*How to complete this task*
How many lines of the data contain the string "comparator"? Write the number and nothing more.

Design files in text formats
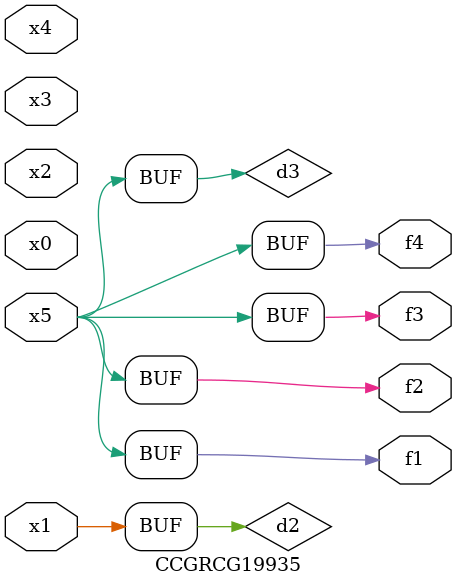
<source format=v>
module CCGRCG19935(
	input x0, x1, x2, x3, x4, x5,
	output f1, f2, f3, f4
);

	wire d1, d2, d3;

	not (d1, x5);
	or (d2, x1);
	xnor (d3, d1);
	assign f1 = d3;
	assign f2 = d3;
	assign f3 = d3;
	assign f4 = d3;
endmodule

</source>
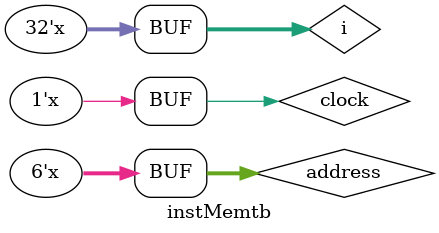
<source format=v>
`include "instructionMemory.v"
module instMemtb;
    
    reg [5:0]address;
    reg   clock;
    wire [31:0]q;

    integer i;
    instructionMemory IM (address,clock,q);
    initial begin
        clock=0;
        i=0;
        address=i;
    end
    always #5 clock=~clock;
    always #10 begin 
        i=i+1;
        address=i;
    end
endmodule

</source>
* * *
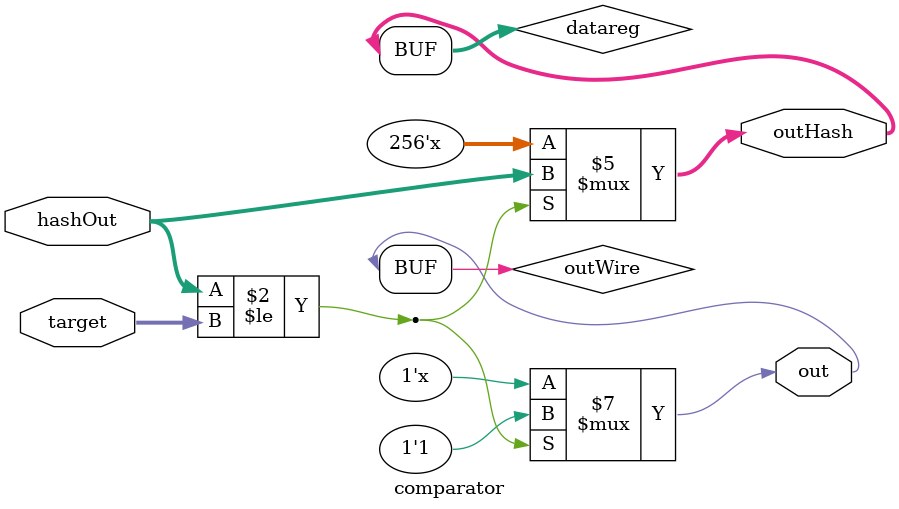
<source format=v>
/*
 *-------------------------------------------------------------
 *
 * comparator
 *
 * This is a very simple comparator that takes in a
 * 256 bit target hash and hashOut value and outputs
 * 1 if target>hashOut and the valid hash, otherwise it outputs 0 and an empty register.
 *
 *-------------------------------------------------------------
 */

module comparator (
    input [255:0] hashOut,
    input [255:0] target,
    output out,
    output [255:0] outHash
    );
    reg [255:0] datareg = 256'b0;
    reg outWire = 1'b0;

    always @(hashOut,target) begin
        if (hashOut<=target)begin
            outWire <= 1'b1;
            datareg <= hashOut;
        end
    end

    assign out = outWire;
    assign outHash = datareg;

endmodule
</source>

*Expected output*
3